Like Yorgos Lanthimos’ The Lobster, where humans were compelled to transform into animals if they didn’t couple up, the mechanism to achieve the body swaps here remains hazy. Established by a brain expert, who’s found dead in the film’s first opening scene by his daughter while they are, unfortunately, occupying each other’s bodies, the swaps seem closer to ecstatic religious experience than scientific experimentation. Despite an early outdoor lottery scene that feels like a more benevolent version of the selection process in Get Out, there’s no brain surgery here. Instead, participants ceremoniously submerge in pools within a towering, white monolithic structure, and voilà.
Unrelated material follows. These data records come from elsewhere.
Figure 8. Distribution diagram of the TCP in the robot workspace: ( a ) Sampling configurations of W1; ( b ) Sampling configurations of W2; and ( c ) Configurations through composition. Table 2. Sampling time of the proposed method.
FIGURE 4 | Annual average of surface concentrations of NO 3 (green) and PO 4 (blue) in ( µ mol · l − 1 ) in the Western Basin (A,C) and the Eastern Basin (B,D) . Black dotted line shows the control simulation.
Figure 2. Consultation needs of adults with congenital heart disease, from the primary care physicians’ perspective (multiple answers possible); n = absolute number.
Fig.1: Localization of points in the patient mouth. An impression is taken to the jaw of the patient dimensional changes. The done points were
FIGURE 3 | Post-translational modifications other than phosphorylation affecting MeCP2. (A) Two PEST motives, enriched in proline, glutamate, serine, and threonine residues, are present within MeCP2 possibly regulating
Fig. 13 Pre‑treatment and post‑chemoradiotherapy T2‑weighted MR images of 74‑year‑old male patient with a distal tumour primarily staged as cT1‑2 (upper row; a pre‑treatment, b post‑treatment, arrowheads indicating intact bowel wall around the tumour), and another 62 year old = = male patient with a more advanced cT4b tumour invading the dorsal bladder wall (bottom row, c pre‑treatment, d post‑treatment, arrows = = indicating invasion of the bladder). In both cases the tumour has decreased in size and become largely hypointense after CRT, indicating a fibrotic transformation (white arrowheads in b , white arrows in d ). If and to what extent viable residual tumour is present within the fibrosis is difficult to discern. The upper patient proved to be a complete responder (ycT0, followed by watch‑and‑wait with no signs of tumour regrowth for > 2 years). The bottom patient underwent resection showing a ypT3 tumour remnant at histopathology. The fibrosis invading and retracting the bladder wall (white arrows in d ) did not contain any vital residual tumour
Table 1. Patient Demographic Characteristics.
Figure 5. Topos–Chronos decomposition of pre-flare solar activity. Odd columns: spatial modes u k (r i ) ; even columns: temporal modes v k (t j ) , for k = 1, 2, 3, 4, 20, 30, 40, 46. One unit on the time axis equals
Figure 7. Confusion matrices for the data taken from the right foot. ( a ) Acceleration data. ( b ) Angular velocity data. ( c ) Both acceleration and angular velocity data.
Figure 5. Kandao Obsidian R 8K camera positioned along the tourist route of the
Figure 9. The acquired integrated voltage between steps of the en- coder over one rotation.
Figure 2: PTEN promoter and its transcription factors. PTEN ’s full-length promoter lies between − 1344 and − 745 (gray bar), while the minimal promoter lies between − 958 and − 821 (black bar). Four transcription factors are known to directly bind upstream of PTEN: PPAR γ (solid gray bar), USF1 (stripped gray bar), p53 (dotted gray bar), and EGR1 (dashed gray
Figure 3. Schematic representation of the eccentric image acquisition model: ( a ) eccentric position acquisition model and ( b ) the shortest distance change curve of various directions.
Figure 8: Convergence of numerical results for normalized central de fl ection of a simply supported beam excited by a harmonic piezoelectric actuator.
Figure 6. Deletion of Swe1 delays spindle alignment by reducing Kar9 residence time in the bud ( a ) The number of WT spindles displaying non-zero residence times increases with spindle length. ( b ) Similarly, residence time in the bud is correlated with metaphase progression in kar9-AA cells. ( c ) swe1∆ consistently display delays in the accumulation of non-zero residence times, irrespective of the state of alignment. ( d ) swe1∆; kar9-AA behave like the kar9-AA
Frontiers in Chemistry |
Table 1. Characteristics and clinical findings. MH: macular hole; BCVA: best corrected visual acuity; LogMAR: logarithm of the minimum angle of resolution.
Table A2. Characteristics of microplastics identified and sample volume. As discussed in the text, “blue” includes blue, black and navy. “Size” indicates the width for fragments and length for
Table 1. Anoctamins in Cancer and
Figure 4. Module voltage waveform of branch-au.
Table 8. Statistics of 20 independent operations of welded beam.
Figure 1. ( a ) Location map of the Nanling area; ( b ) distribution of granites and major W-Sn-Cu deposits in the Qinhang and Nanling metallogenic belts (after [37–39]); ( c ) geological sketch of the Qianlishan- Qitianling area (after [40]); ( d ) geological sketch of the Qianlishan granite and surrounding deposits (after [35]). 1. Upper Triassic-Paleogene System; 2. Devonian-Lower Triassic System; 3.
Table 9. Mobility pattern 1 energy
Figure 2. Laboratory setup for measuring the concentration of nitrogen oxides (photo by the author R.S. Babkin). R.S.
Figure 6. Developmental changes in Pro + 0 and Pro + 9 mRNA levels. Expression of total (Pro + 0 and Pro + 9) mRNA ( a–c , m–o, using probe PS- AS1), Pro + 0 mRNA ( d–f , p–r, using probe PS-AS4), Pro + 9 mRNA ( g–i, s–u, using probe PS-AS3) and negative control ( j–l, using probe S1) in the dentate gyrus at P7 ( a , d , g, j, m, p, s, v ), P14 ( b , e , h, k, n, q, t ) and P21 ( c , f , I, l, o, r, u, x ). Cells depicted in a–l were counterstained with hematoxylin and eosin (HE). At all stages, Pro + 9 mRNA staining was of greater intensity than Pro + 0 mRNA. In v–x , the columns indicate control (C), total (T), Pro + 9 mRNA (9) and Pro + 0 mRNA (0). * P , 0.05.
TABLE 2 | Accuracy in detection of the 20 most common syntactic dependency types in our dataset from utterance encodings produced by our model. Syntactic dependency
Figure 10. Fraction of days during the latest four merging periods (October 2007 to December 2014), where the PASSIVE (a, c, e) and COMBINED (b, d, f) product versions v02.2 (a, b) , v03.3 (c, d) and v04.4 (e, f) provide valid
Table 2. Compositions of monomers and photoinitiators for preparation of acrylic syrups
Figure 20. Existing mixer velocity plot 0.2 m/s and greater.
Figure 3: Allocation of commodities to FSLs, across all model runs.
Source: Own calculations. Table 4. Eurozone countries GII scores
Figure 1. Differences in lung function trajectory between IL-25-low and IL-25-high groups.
Waking up in new bodies requires a period of acclimation, during which time speech and motor skills are regained slowly, considering the unfamiliarity of the flesh they possess. But it’s the emotional impact that’s less predictable and far more profound. Leyla (Mala Emde), an old college friend of the founder’s daughter, is drawn to the island because she’s deeply unhappy. Her partner, Tristan (Jonas Dassler, a thoughtful creative type who has an affinity for the guitar, doesn’t really know what goes on at this place. When he and Leyla are chosen to swap with the boorish Mo (Dimitrij Schaad, brother of the director who also co-wrote the script) and alluring Fabienne (Maryam Zaree), Tristan’s the only one who seems to struggle with the psychological impact of the situation.
While Mo enjoys Tristan’s fitter body and Fabienne notes that the things feel a bit darker and heavier in Leyla’s body, Tristan mostly just feels confused. But Leyla finds true transcendence, finally liberated from the biochemical processes that have kept her melancholic for so long. When Tristan pulls the plug on the swap, as each member is given the right to abort the arrangement without question, Leyla resents him as she again feels the crushing weight of existence within her body of origin. Refusing to leave the commune, she arranges a swap with Roman (Thomas Wodianka), a hirsute middle-aged man who was the companion of the deceased founder. This leaves Tristan to reconcile his love for his girlfriend with the bearded, muscled vessel she occupies.
Despite its fantasy sci-fi premise, Skin Deep acts as a poignant mind-bending meditation on depression, grief, trauma, identity, sexual fluidity and the persistent desire for transcendence. Though the daughter of the founder, Stella (Edgar Selge) asserts that “you are who you are because of the body you have,” there’s a sense of half-truth there. Tristan loves Leyla despite her body, or perhaps even because of it to some degree, given her newfound vibrance as a result of the liberation she has found. And yet Roman’s grief is compounded by living in Leyla’s depression-prone body, ruining nine years of sobriety and essentially giving up on life in the process, in part because of the body he has. With impressive performances from the principal cast, who each believably play at least two distinct characters at various times, the lines between physical, mental and emotional identities are intriguingly blurred throughout the film. While Skin Deep raises questions it doesn’t attempt to answer, there’s beauty in watching Leyla’s body-hopping journey ultimately lead to truly finding herself.